╭──
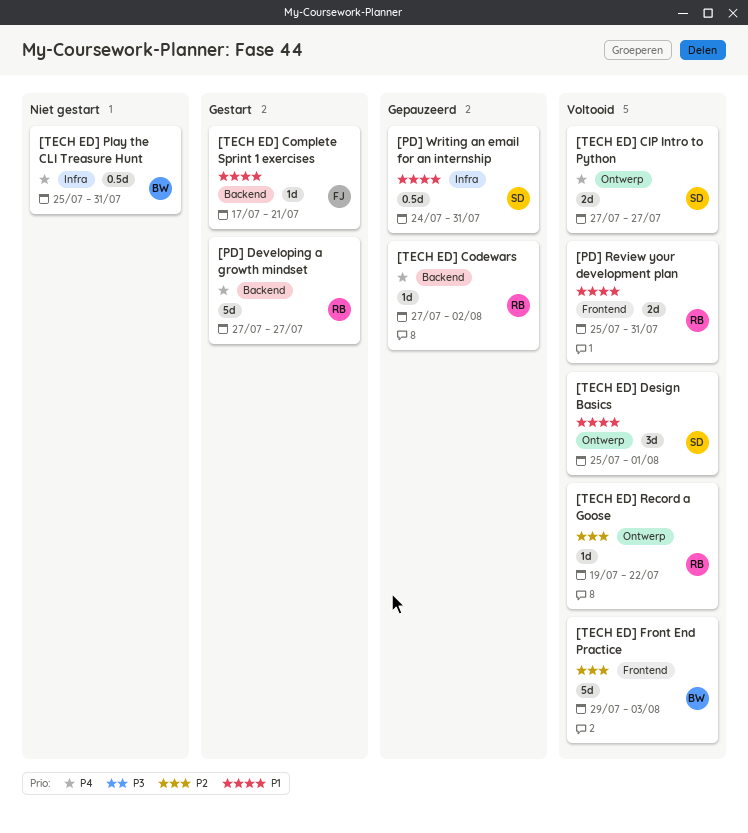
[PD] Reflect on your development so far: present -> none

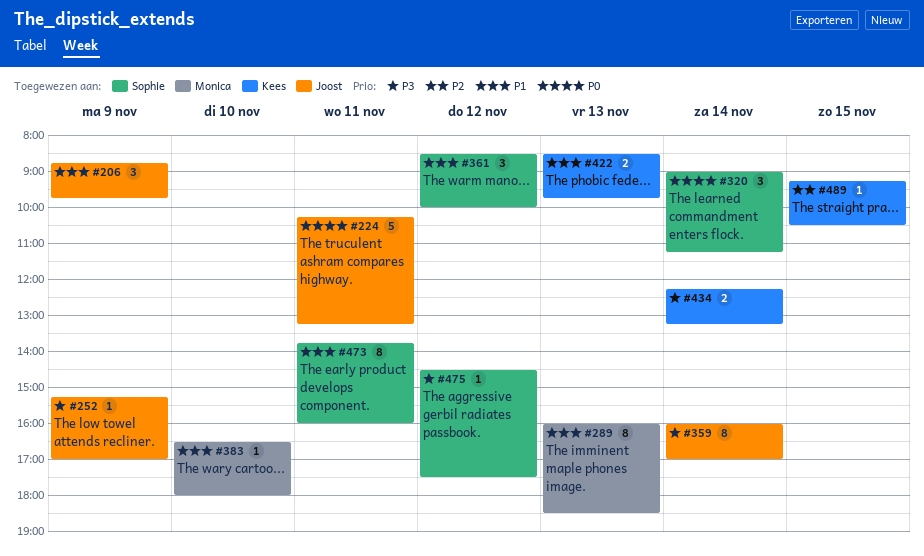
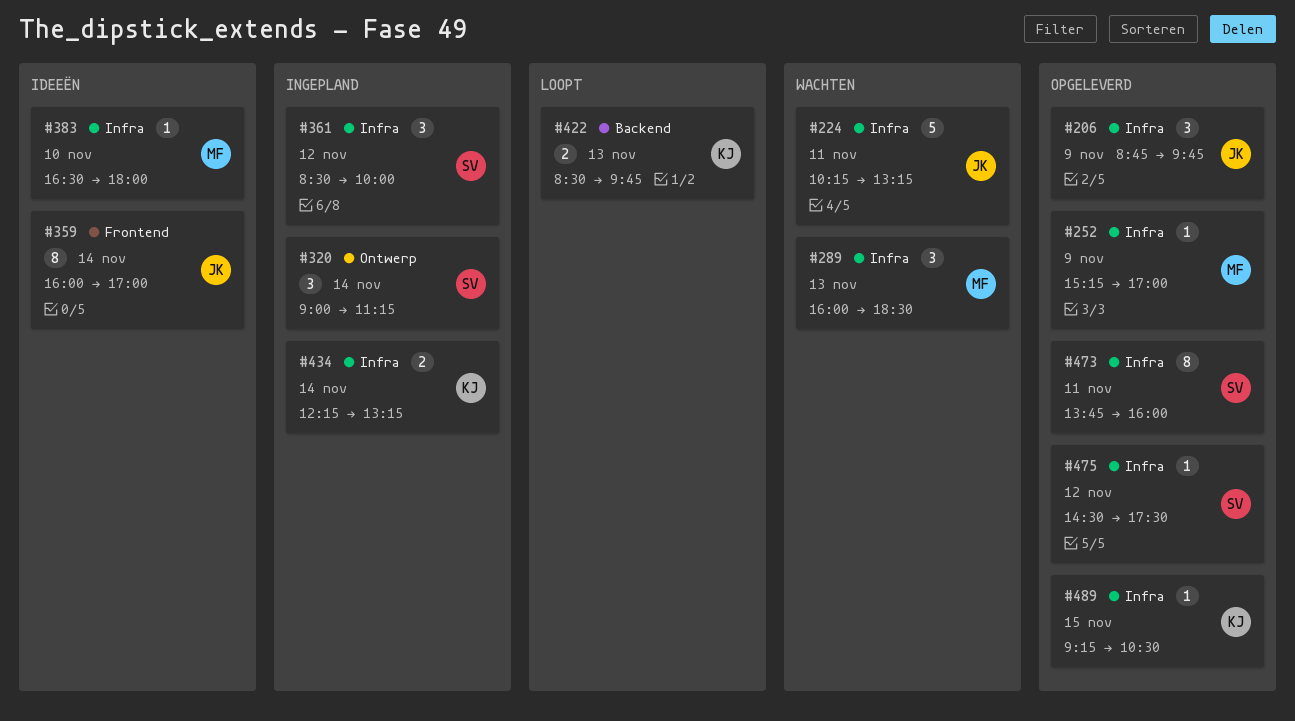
#252, owner: Joost -> Monica
#289, estimate: 8 -> 3

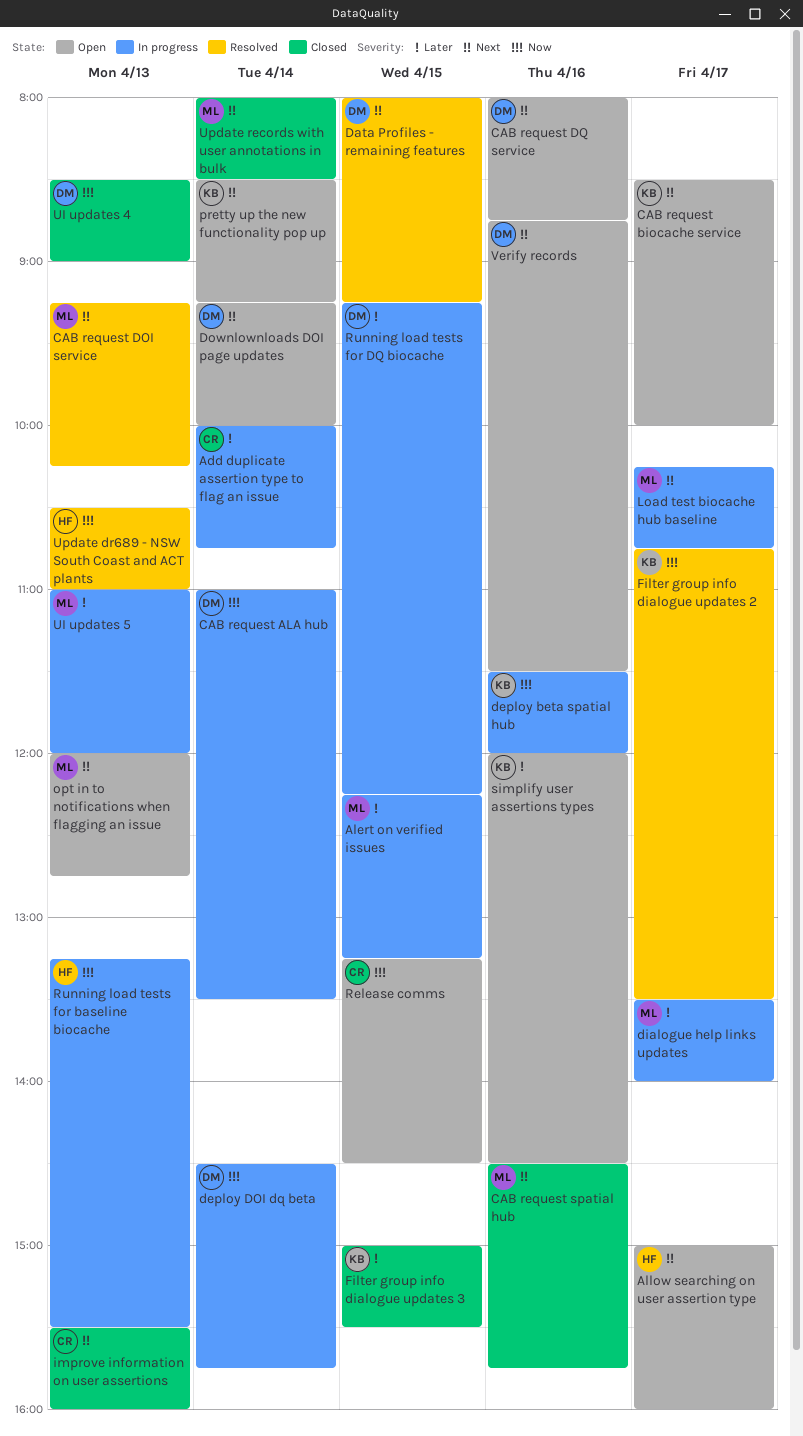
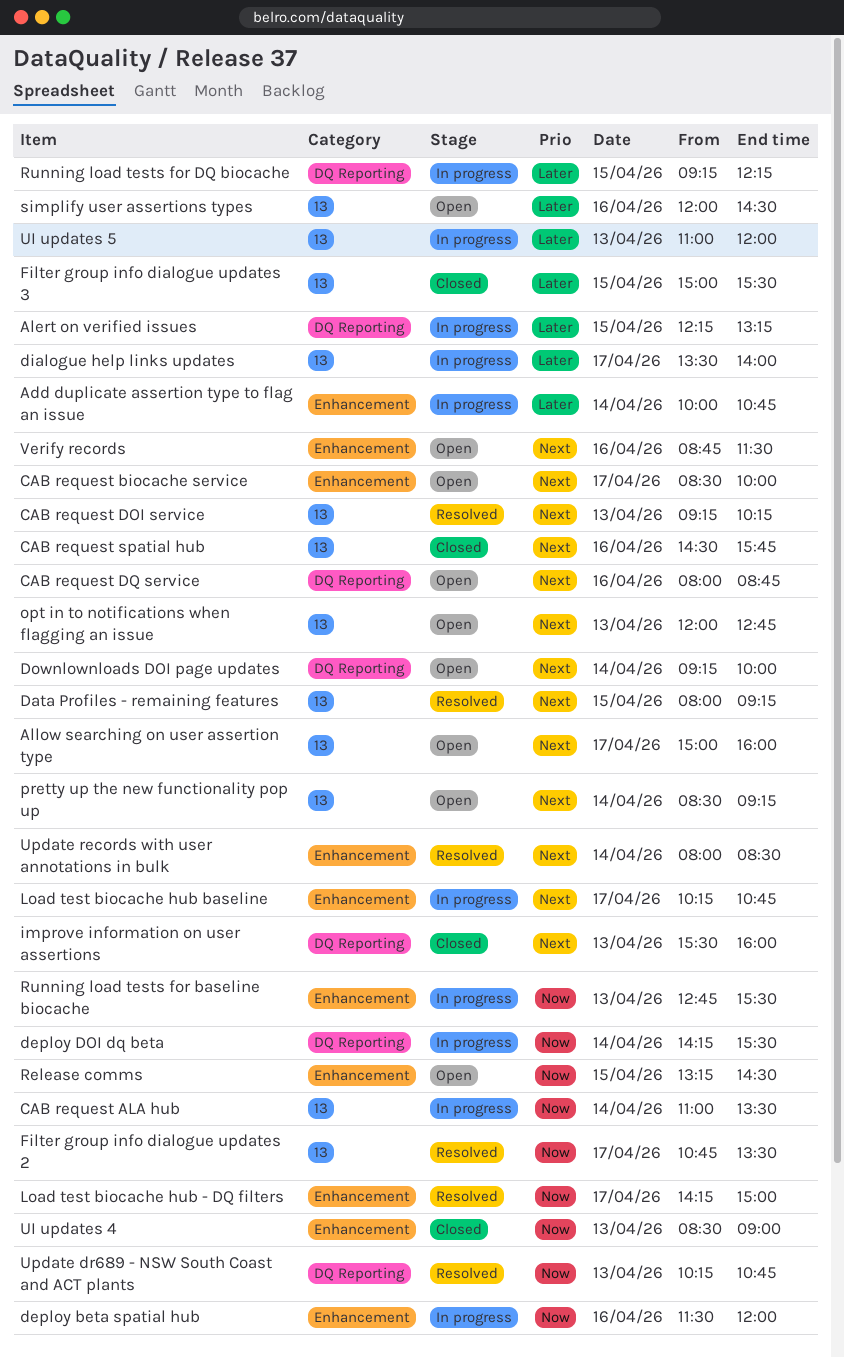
deploy DOI dq beta, begins: 14:30 -> 14:15
deploy DOI dq beta, ends: 15:45 -> 15:30
Load test biocache hub - DQ filters: none -> present
Running load tests for baseline biocache, begins: 13:15 -> 12:45
Update dr689 - NSW South Coast and ACT plants, begins: 10:30 -> 10:15
Update dr689 - NSW South Coast and ACT plants, ends: 11:00 -> 10:45
Update records with user annotations in bulk, status: Closed -> Resolved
╰──
Across the whole listing, show each line where the word "ends" occurs.

→ **Output of the task**
deploy DOI dq beta, ends: 15:45 -> 15:30
Update dr689 - NSW South Coast and ACT plants, ends: 11:00 -> 10:45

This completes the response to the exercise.